The Love of the Trinity - Our Hope for Unity

Sometimes I don't get Jesus.  I am sure I am not alone.  I trust Jesus, I trust the scriptures,  but despite four decades of instruction, some of His words leave me scratching my head.  Here is one well known example: A new commandment I give to you, that you love one another.

Wasn’t this commandment already part of the law? Jesus Himself quoted the Torah, You shall love your neighbor as yourself,  calling this the second of the two great commands.  So why does Jesus tell the disciples that He is giving them a new command?

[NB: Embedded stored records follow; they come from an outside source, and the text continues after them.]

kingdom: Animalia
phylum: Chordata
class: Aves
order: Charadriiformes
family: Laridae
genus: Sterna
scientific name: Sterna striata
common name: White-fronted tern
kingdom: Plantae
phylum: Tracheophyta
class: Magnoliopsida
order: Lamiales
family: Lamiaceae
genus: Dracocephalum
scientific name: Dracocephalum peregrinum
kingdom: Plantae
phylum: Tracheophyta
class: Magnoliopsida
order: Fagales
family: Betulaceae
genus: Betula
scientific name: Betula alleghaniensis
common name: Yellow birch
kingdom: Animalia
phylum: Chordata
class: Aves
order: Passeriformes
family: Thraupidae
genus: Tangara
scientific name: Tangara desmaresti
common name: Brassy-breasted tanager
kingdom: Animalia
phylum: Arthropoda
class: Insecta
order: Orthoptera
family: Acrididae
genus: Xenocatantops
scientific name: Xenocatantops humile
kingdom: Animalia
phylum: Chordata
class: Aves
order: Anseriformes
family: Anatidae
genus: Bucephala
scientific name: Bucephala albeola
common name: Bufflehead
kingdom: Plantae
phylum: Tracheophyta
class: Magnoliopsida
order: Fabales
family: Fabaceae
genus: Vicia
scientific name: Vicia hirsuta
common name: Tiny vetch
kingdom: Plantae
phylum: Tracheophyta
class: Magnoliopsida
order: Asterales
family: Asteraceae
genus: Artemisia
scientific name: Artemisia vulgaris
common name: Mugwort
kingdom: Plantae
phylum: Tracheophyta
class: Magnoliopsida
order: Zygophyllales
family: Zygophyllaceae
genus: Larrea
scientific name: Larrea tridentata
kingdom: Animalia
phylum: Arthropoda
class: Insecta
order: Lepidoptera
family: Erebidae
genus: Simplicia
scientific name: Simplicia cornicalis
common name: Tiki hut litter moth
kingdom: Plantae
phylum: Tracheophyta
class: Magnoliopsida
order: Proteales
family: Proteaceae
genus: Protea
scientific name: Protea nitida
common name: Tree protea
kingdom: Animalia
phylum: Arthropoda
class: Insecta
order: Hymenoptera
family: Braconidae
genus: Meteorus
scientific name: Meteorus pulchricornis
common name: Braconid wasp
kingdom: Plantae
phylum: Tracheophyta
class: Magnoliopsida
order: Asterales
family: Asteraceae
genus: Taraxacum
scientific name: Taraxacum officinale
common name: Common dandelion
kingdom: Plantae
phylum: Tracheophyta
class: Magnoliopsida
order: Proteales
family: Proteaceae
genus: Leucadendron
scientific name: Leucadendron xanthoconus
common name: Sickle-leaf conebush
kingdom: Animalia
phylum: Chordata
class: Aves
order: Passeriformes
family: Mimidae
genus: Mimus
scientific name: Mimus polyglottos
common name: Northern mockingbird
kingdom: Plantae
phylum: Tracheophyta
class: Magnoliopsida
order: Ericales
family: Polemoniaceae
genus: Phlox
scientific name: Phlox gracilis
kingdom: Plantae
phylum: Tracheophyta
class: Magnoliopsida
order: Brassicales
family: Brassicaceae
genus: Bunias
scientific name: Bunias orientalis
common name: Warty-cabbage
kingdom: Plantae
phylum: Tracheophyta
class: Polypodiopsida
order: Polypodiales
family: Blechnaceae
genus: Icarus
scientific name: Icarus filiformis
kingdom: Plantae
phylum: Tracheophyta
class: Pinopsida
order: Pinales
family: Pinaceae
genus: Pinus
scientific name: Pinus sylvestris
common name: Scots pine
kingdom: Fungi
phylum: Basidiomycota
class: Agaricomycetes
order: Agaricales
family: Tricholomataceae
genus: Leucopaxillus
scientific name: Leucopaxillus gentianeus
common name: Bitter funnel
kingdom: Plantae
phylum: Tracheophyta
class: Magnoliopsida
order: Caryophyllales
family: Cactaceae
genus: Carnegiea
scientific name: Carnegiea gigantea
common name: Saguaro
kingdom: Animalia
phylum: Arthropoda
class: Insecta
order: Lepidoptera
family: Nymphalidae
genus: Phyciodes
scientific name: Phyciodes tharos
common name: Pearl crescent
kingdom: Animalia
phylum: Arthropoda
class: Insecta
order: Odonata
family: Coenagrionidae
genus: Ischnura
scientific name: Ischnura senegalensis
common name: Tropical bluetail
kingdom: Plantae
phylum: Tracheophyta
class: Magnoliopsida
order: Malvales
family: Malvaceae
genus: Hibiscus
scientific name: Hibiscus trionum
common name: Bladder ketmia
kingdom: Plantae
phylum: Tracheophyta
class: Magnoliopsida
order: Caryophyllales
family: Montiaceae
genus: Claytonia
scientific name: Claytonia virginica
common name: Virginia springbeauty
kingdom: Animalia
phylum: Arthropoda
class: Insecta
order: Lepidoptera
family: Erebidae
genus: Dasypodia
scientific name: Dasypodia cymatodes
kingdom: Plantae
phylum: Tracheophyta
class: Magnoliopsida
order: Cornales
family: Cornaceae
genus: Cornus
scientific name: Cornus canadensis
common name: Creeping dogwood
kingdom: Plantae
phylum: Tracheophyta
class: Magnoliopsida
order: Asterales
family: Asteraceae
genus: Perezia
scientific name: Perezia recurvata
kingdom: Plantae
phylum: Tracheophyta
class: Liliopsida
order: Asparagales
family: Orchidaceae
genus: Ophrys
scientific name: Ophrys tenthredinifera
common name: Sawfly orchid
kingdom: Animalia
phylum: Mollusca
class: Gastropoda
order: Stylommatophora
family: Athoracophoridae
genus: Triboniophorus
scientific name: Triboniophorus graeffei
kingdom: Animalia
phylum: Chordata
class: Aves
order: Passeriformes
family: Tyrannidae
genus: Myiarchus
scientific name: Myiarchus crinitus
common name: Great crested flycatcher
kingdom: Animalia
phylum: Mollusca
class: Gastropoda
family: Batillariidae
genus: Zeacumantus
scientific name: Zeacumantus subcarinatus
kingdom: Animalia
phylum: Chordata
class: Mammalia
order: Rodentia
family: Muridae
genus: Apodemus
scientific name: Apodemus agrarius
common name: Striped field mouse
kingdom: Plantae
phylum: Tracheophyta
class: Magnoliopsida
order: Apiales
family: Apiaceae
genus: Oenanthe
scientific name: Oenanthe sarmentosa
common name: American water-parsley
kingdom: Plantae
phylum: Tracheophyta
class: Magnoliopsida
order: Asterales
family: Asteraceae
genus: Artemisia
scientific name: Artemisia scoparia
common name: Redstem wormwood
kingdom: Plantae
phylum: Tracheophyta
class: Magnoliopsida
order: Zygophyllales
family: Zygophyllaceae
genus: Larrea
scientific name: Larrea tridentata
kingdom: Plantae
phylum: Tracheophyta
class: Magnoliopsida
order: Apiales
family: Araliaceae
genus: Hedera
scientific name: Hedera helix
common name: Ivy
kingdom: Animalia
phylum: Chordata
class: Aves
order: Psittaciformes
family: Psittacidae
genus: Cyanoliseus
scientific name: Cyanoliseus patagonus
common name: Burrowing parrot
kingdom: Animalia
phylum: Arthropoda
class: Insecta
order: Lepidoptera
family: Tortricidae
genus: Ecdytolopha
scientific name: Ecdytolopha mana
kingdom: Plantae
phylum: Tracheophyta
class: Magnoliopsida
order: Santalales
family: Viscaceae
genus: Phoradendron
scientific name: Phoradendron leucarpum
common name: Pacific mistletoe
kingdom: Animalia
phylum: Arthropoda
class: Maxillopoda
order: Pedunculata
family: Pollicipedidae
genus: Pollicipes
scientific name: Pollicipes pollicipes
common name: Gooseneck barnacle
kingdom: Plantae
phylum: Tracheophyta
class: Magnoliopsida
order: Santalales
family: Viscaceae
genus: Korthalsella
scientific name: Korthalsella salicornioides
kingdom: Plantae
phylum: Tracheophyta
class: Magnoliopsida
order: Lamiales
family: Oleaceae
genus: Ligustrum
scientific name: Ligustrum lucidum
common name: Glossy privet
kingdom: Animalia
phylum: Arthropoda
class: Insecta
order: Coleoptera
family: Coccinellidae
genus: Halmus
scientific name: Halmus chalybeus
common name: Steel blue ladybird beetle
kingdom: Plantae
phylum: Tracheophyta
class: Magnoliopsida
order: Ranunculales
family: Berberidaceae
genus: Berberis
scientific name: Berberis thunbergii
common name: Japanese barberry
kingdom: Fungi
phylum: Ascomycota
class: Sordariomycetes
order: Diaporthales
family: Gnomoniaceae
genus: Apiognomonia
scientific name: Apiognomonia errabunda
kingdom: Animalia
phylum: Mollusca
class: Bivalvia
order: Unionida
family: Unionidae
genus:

I wondered about that for years before stumbling upon the obvious. Many Christians through the ages have expounded upon these words, and if I had read more widely I might have uncovered the answer.  Jesus goes beyond Mosaic law by adding this qualifier: even as I have loved you, you also love one another.  In the law of Moses, self-love is the standard.  Loving our neighbors as ourselves is a lofty intention which would surely change the world.  But  it is not so high as the standard Jesus sets. We are to love our brothers as Jesus loves us. 

Now I see why I failed to recognize the difference between the commands for so long.  I simply feared that what Jesus was asking was impossible, a bar too high.  To my shame, I have  trouble loving my favorite people as I love myself.  And even self-love is often insufficient in motivating me to do the what is  best for my body, mind and soul. I think I would despair if I did not believe that God loves me more than I love myself. 

Yet I do not believe that Jesus commands us to do the impossible.  Rather,  it seems to me that Jesus is calling us mortals into a mystery greater than most of us dare to imagine - into the very love which animates the Trinity.  This whole  last supper discourse in John is filled with quotes like these:
In that day you will know that I am in that Father and you in Me and I in you. (Jn 14:20)
I will ask the Father, and He will give you another Helper, that He may be with you forever; that is the Spirit of truth whom the world cannot receive, because it does not see Him or know Him, but you know Him because He abides with you. (Jn 14:16-17)
Just as the Father has loved Me, I have also loved you; abide in My love." (Jn 15:9)

This is Trinitarian language and it makes my head spin.  Three separate identities eternally present in one another - one in being, unique in personality. I have always believed in the Trinity, knowing that we mortals would never be able to adequately grasp  the nature of One completely transcending our experience.  The more we try to explain the mystery, the more foolish we sound, and the greater risk we run of fighting childish battles over lines in the sand.  For this reason, mistakenly, I have been slow to contemplate this mystery of Trinitarian love, even slower to recognize its immediate ramifications. Yet during His last hours on earth, Jesus felt an urgent need to emphasize His oneness with the Father, and His oneness with us, and our security in the Father, Son and Spirit.  

Preparing for our Wittenberg gathering in Trento last year, I began to see how vital this love of the Trinity is for Christian unity. Abiding in the mystery of Oneness with Christ in the Father through the Holy Spirit is our foundation and our hope.  Jesus never prays that his disciples will agree on doctrine.  He never spells out how the Church is to be structured. He does not give any lessons in conflict resolution.  Rather he prays this, "I do not ask on behalf of these (disciples) alone, but for those also who believe in Me through their word; that they may all be one, even as You, Father, are in Me and I in You, that they also may be in Us so that the world may believe that You sent Me."

 It is possible that we Christians could work out our differences and still fall short of the unity Jesus intends.  Doctrinal discussion is important, certainly.  But in order for it to bear fruit, it must flow from transformed hearts and minds. Jesus is not calling us to present a united front; He is praying that we may be one even as the Father and the Son are one.  He is praying for us to be drawn up into the eternal, self-giving, joyous love of the Trinity.  It is a hope deeper, more wonderful and mystical than I  imagined when I first felt called to prayer for Christian unity. But it is the only kind of unity which will  bring glory to our Triune God.